There was so much experimentation going on with this bralette. First, it is made entirely with a rigid lace (Zero stretch in the length and about 2% mechanical stretch on the cross). It is a bra making rule to always use a stretch fabric for the back band to allow the bra to stretch for breathing/movement. In theory, I get it, but I have seen many high end RTW bras use non stretch lace all over. One of my current favorites, which you’ve probably spotted on the pegboard at my studio, is Morgan Lane’s Annicka bra. Seriously, I’m obsessed. I was able to get my hands on a sample and although the lace is more sheer than the one I used, it had no stretch.
On the interior of this bralette is a “floating bridge”. What’s this? Well, it’s a term that’s new to me as well, but basically, there’s a bridge with underwires inside. The point is to add support and lift. This combined with bust darts on the bodice creates a bralette that is flattering, supportive and doesn’t flatten you out.
Bra
Bodice and back band: Red, rigid lace from Anh Tailors
Floating Bridge: Bra tulle from Tailor Made Shop (cut with direction of greatest stretch going up and down).

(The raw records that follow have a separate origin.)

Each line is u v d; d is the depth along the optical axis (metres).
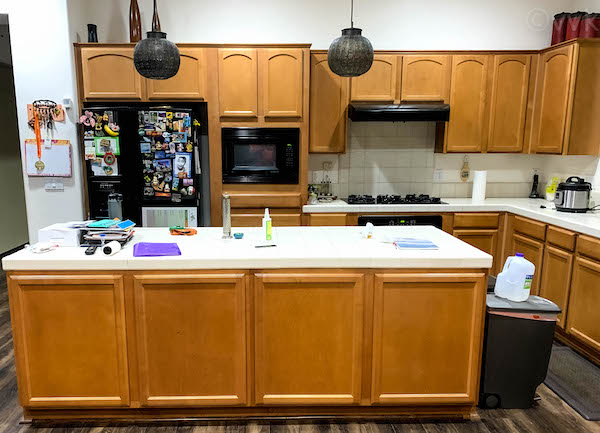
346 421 2.41
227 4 4.29
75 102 3.88
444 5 4.41
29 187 3.96
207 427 2.35
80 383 2.28
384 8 4.39
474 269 2.26
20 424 2.36
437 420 2.42
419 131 4.61
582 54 3.65
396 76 4.18
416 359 2.33
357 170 4.64
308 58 3.95
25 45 3.79
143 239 2.57
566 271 3.29
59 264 2.15
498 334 2.40
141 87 3.91
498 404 2.51
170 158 3.89
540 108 4.16
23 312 2.20
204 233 2.73
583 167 4.07
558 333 3.47
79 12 4.02
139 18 4.04
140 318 2.22
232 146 4.04
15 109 5.84
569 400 2.59
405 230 2.85
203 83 3.93
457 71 4.19
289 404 2.35
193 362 2.28
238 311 2.24
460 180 4.71
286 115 4.00
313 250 2.33
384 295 2.26
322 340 2.29
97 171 3.88
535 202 4.37
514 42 4.51
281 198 4.11
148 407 2.36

3/8″ picot plush elastic for underarm and neckline from Bra Making Supplies
1/2″ strap elastic for straps and under bust from Bra Making Supplies
2×3 hook and eye from Bra Making Supplies
Panty
Front: Red, rigid lace from Anh Tailors
Back: 2 ply red stretch mesh from Fleishman Fabrics
3/8″ picot plush elastic from Bra Making Supplies
White cotton jersey for the crotch/gusset. I didn’t have red, but I think it’s okay because when worn, it is not visible.
Pattern:
Oh Lord, please do ask me to tell you about how I drafted the bra pattern. Serious franken-hack. The panty however is from the Simplicity 8229 but reduced front/back rise.
Construction:
Construction was super simple. Here’s how it came together:
1. Finished top of floating bridge at center front (CF) with a double turnback. Applied channeling, inserted underwires and then closed channeling at CF. The channeling was top applied, so there were no seam allowances.
2. Sewed bust darts using a straight stitch with a very small stitch length (1.5mm). Then sewed floating bridge, bodice and back band together at the side seams. Used a straight stitch, but with a regular stitch length.

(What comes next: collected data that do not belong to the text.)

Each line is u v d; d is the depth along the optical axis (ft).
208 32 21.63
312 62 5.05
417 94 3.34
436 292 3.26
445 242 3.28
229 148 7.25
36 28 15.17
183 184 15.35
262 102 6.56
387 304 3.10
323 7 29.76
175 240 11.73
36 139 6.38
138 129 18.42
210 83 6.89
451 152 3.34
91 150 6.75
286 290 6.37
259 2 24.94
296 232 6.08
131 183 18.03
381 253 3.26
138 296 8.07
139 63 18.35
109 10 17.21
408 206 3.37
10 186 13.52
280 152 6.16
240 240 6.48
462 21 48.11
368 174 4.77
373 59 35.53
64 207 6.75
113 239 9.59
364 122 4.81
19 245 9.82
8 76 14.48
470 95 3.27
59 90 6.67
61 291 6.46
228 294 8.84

3. Attached elastic at underarm and neckline.
4. Basted the bottom band to bra, then applied strap elastic to the exterior of the bra. On the sample bra, I used picot plush elastic, but I didn’t like the look of it. In my mind, it’s a trim that should be on the inside of a bra. I cringed a little when I added strap elastic. I tell all my students to only use strap elastic for the straps; that strap and picot plush elastic are not interchangeable. But since the elastic isn’t serving a purpose other than aesthetic, I think it is okay. In the future, I would buy a flat elastic that IS meant for this purpose.
5. Attached straps, hooks and eyes, added channeling at side seam and last, closed channeling at underarm.
Surprisingly, the fit is amazing. Comfortable, supportive and I don’t feel constrained breathing. Let’s not forget super sexy too!
This bra has got my mind churning to explore other nonstretch lace fabrics that I previously thought wouldn’t work.